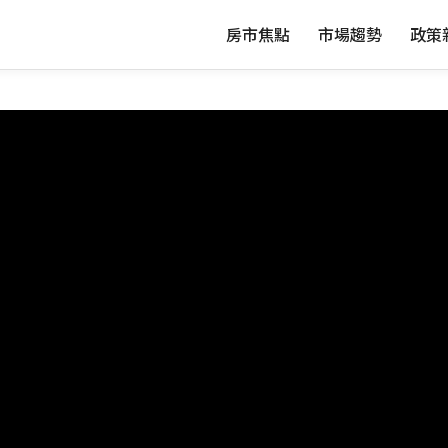
房市焦點
市場趨勢
政策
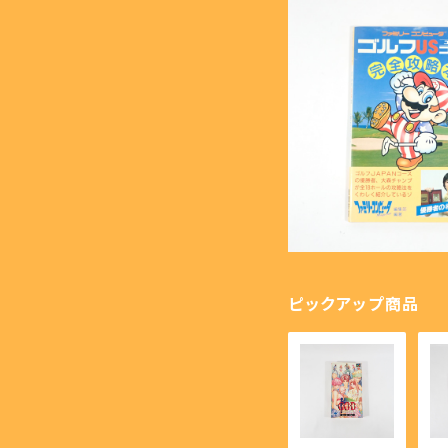
【GB】ゲームボーイ - GA
SOLD OU
【PS】プレイステーション - 
ファミリーコンピュータ
コース 完全攻略本
【NG】ネオジオ - NEOG
¥1,000
【MK3】セガ マーク3 - S
【SS】セガサターン - SEG
ピックアップ商品
【DC】ドリームキャスト - 
【PCE】PCエンジン - PC 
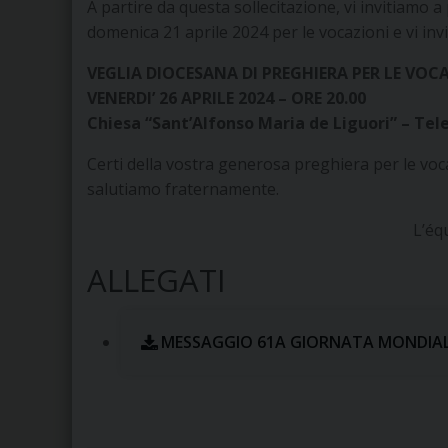
A partire da questa sollecitazione, vi invitiamo a
domenica 21 aprile 2024 per le vocazioni e vi invi
VEGLIA DIOCESANA DI PREGHIERA PER LE VOC
VENERDI’ 26 APRILE 2024 – ORE 20.00
Chiesa “Sant’Alfonso Maria de Liguori” – Te
Certi della vostra generosa preghiera per le voca
salutiamo fraternamente.
L’éq
ALLEGATI
MESSAGGIO 61A GIORNATA MONDIALE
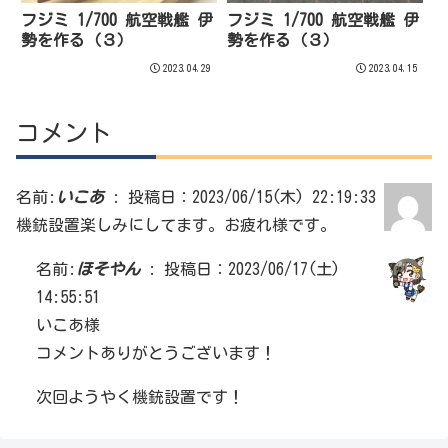
フジミ 1/700 航空戦艦 伊
フジミ 1/700 航空戦艦 伊
勢を作る（３）
勢を作る（３）
2023.04.29
2023.04.15
コメント
名前:
いこあ
:
投稿日：2023/06/15(木) 22:19:33
機銃設置楽しみにしてます。お疲れ様です。
名前:
ほそやん
:
投稿日：2023/06/17(土)
14:55:51
いこあ様
コメントありがとうございます！
次回ようやく機銃設置です！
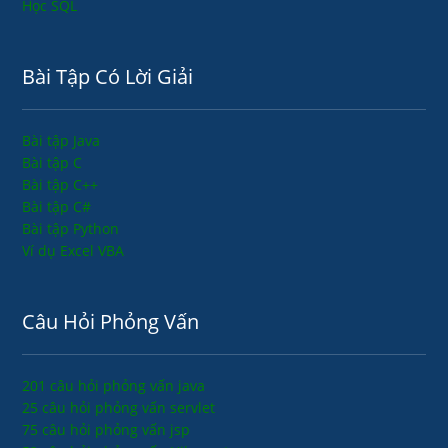
Học SQL
Bài Tập Có Lời Giải
Bài tập Java
Bài tập C
Bài tập C++
Bài tập C#
Bài tập Python
Ví dụ Excel VBA
Câu Hỏi Phỏng Vấn
201 câu hỏi phỏng vấn java
25 câu hỏi phỏng vấn servlet
75 câu hỏi phỏng vấn jsp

__What is needed__
With the pictures dropped, write out all of the entries word for word.

__Output of the exercise__
房市焦點
市場趨勢
政策
【GB】ゲームボーイ - GA
SOLD OU
【PS】プレイステーション - 
ファミリーコンピュータ
コース 完全攻略本
【NG】ネオジオ - NEOG
¥1,000
【MK3】セガ マーク3 - S
【SS】セガサターン - SEG
ピックアップ商品
【DC】ドリームキャスト - 
【PCE】PCエンジン - PC 
A partire da questa sollecitazione, vi invitiamo a
domenica 21 aprile 2024 per le vocazioni e vi invi
VEGLIA DIOCESANA DI PREGHIERA PER LE VOC
VENERDI’ 26 APRILE 2024 – ORE 20.00
Chiesa “Sant’Alfonso Maria de Liguori” – Te
Certi della vostra generosa preghiera per le voca
salutiamo fraternamente.
L’éq
ALLEGATI
MESSAGGIO 61A GIORNATA MONDIALE
フジミ 1/700 航空戦艦 伊
フジミ 1/700 航空戦艦 伊
勢を作る（３）
勢を作る（３）
2023.04.29
2023.04.15
コメント
名前:
いこあ
:
投稿日：2023/06/15(木) 22:19:33
機銃設置楽しみにしてます。お疲れ様です。
名前:
ほそやん
:
投稿日：2023/06/17(土)
14:55:51
いこあ様
コメントありがとうございます！
次回ようやく機銃設置です！
Học SQL
Bài Tập Có Lời Giải
Bài tập Java
Bài tập C
Bài tập C++
Bài tập C#
Bài tập Python
Ví dụ Excel VBA
Câu Hỏi Phỏng Vấn
201 câu hỏi phỏng vấn java
25 câu hỏi phỏng vấn servlet
75 câu hỏi phỏng vấn jsp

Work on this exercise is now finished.